Table of Contents

Connected Components: Graph Algorithm Guide

Software Engineer

July 18, 2025

Connected Components: Graph Algorithm Guide

Graphs are a natural way to represent relationships, between users, machines, transactions, or any connected entities. A central question in graph analysis is: which parts of the graph are actually connected? In many applications, this isn’t just a structural detail. It determines what’s reachable, what’s isolated, and how information or risk can spread.

The concept of connected components captures this. In an undirected graph, a connected component is a set of nodes where every node is reachable from any other in the same set. Identifying these components is often a first step before deeper analysis like community detection, anomaly tracking, or attack path modeling.
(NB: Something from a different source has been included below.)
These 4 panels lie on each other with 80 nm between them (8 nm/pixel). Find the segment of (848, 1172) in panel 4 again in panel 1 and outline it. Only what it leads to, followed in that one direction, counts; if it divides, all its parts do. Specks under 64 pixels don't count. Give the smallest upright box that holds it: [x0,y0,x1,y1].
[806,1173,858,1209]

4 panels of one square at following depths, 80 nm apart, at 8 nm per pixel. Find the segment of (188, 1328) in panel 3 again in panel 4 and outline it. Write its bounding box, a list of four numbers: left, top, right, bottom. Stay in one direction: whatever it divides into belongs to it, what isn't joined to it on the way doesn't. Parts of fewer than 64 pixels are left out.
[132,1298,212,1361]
This post explores how connected components are computed. We’ll start with basic graph concepts and walk through the serial algorithms based on graph traversal and disjoint set union, then explain parallel algorithms using tree contraction. We’ll also discuss how this computation fits into vertex-centric graph processing models. Finally, we’ll demonstrate how to compute connected components directly on tabular data using PuppyGraph, without data migration or ETL.

Graphs and Connectivity Concepts

A graph is a set of nodes (also called vertices) connected by edges. It’s a foundational structure for representing relationships—between users, devices, events, or any entities that interact. Following convention, we typically denote the number of nodes by n and the number of edges by m.

Graphs can be undirected, where edges imply mutual relationships (like friendships), or directed, where edges have direction (like who follows whom on a social platform).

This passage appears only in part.